Capitalist science had to register this fact. The extent to which it did so gives the measure, so to speak, of its grasp and understanding of the new situation. To follow this complex process, unmasking it, and distinguishing its scientific and ideological components is the task of working-class critique. In this chapter I trace the development of Keynes’ thought and reflection on the overall crisis of the capitalist system from the October Revolution to the depression years. For it was he who showed the greatest awareness and the most refined political intuition in confronting the new situation ahead of capital at this crucial turning point. It was Keynes’ disenchanted diagnosis that indicated to the international capitalist class the therapy to be applied. Keynes was perhaps the most penetrating theorist of capitalist reconstruction and of the new form of the capitalist state, which emerged in reaction to the impact of the 1917 revolutionary movement of the working class.

Keynes and the period 1917–1929: Understanding the impact of the October Revolution on the structure of capitalism

How then can we trace the development of capitalist awareness during this period? In what form and how deeply did capital grasp the radical implications of the 1929 crisis? And above all, to what extent did it become aware of the links between 1917 and 1929?

As noted earlier, the October Revolution was seen in two ways: internationally, as a problem of counter-revolution, of isolating Soviet Russia; domestically, as a problem of repressing the powerful trade union and political movement of the working class, which extended this revolutionary experience to the whole capitalist world. The experience showed itself to be homogeneous; both where the movement took the form of workers’ councils (1918–26) and where it was more straightforwardly trade unionist, the common reference point was a certain type of class vanguard and a demand for self-management in production.3

It is remarkable how these two aspects of the problem were kept rigidly separate at the time by the international capitalist leadership. Different techniques were used to respond to the two revolutionary challenges. Capitalist thinking was not yet convinced of the internationally unified presence of the working class. Its separation of these two aspects explains its catastrophic incomprehension of the real situation.

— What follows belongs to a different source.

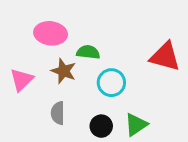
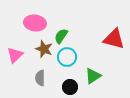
green semicircle: (88, 52) -> (61, 36), turned -63
cyan circle: (111, 83) -> (67, 57), moved
green triangle: (136, 125) -> (93, 76), moved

This at least was the view of John Maynard Keynes. If the key moment for a capitalist reconstruction of the international order was the Versailles peace settlement, then this was an opportunity lost. In this last act of a century-old tradition of power relations between nation states, there was, he argued, a total failure to understand the new dimensions of the class struggle, and this failure became evident in the separation of the two aspects of the problem. How else could the folly of Versailles be explained? The Treaty, instead of setting up a plan to save Europe from ruin, merely expressed the frustrations and vendettas of centuries of power politics. With revolution beating at the gates, the leaders of the victorious powers merely set up a punitive system, incapable of rebuilding the European order. Diplomatic hypocrisy triumphed even over the commitments made in the armistice agreements.